New York, NY; February 2, 2023 – The Civics Alliance and the Rhode Island Center for Freedom & Prosperity have just released Taken For a RIDE: How Rhode Island’s Social Studies Standards Shortchange Students. This report provides a detailed critique of Rhode Island’s Social Studies Standards (2023) (hereafter, Standards), which fail to achieve the fundamental goal of American social studies education.
Taken For a RIDE has been released jointly by the Civics Alliance, a coalition of organizations and individuals dedicated to improving America’s civics education, and the Rhode Island Center for Freedom & Prosperity (RICFP), which provides Rhode Island’s citizens, media, and public officials with empirical research data, while also advancing market-based solutions to major public policy issues in the state.

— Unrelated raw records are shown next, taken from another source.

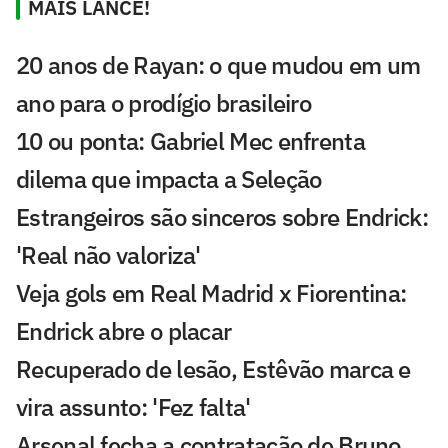
MAIS LANCE!
20 anos de Rayan: o que mudou em um
ano para o prodígio brasileiro
10 ou ponta: Gabriel Mec enfrenta
dilema que impacta a Seleção
Estrangeiros são sinceros sobre Endrick:
'Real não valoriza'
Veja gols em Real Madrid x Fiorentina:
Endrick abre o placar
Recuperado de lesão, Estêvão marca e
vira assunto: 'Fez falta'
Arsenal fecha a contratação de Bruno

“The Standards do not teach Rhode Island’s children what freedom is,” said David Randall, report author and Executive Director of the Civics Alliance. “Nor do the Standards teach where America’s ideas of freedom come from in the long history of Western civilization, nor how our ancestors achieved their freedom, nor how our laws, republican institutions, and limitation of the scope of government preserve our freedom, nor what they need to do to preserve their country’s liberty.”

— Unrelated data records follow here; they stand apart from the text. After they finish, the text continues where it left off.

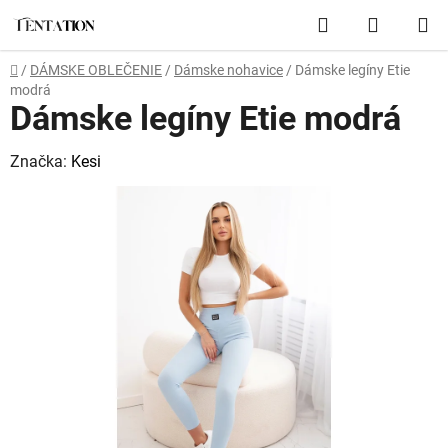
Prejsť
Hľadať
NÁKUP
na
obsah
KOŠÍK
Domov
/
DÁMSKE OBLEČENIE
/
Dámske nohavice
/
Dámske legíny Etie
modrá
Dámske legíny Etie modrá
Značka:
Kesi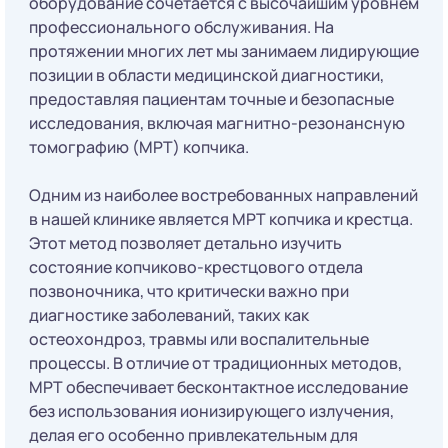
оборудование сочетается с высочайшим уровнем
профессионального обслуживания. На
протяжении многих лет мы занимаем лидирующие
позиции в области медицинской диагностики,
предоставляя пациентам точные и безопасные
исследования, включая магнитно-резонансную
томографию (МРТ) копчика.
Одним из наиболее востребованных направлений
в нашей клинике является МРТ копчика и крестца.
Этот метод позволяет детально изучить
состояние копчиково-крестцового отдела
позвоночника, что критически важно при
диагностике заболеваний, таких как
остеохондроз, травмы или воспалительные
процессы. В отличие от традиционных методов,
МРТ обеспечивает бесконтактное исследование
без использования ионизирующего излучения,
делая его особенно привлекательным для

The Rhode Island Department of Education (RIDE), enabled by misguided legislation and a secretive bureaucratic process, has produced a document that is bloated, vague, riddled with errors, distortions, and absences, and animated by a radical identity-politics ideology (sometimes known as Critical Race Theory) that permeates the Standards with hostility to groups such as whites, men, and Christians—and, above all, with hostility to America. Social studies instruction should teach students to appreciate America’s original and ongoing fight for freedom; the Standards teaches them to hate America because it has not yet achieved the nightmare of equity.
“The Standards is neither by the people of Rhode Island, nor of the people of Rhode Island,” said Mike Stenhouse, CEO of the RICFP. “Nevertheless, it will be imposed on the people of Rhode Island.”

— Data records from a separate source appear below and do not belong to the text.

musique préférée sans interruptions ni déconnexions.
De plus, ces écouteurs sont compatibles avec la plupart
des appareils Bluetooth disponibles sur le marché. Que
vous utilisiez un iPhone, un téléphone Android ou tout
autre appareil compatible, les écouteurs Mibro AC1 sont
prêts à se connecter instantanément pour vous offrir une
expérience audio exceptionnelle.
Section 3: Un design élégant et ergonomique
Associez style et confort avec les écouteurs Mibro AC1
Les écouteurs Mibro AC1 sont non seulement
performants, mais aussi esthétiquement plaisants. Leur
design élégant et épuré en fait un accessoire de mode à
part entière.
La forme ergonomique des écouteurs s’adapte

Rhode Island’s government recently passed several laws that give the Rhode Island Department of Education (RIDE) the power to impose academic standards without the consultation of elected officials. Rhode Island’s citizenry has no means to curb the worst instincts of its education bureaucrats. The State’s misguided process for adopting academic standards greenlighted RIDE personnel’s radical enthusiasms.
This report outlines both how RIDE produced these Standards and the substantive result. The Standards were produced by undemocratic means, drafted in an unreadable format, suffused in radical jargon, and teach a tattered caricature of history and civics, which will produce students who are taught not to be patriotic about their country rather than self-reliant citizens who love it.
Rhode Island’s citizens and policymakers can only secure accurate, professional social studies standards if they fix the adoption process and the substance of Rhode Island’s social studies instruction. Rhode Island should model new standards on American Birthright: The Civics Alliance’s Model K-12 Social Studies Standards, adopted to fit Rhode Island. New statutes also should include increased public review and comment in the standards adoption process, increased power for the public and elected officials to veto the RIDE bureaucracy, and a guarantee to school districts that they can opt out from RIDE standards.
“Rhode Island’s citizens deserve excellent social studies standards,” Randall added. “Rhode Island citizens and policymakers should work at once to make all the statutory and administrative changes necessary to make sure that RIDE crafts proper social studies standards for their children—standards that educate Rhode Island’s children to know and to love their American birthright of liberty.”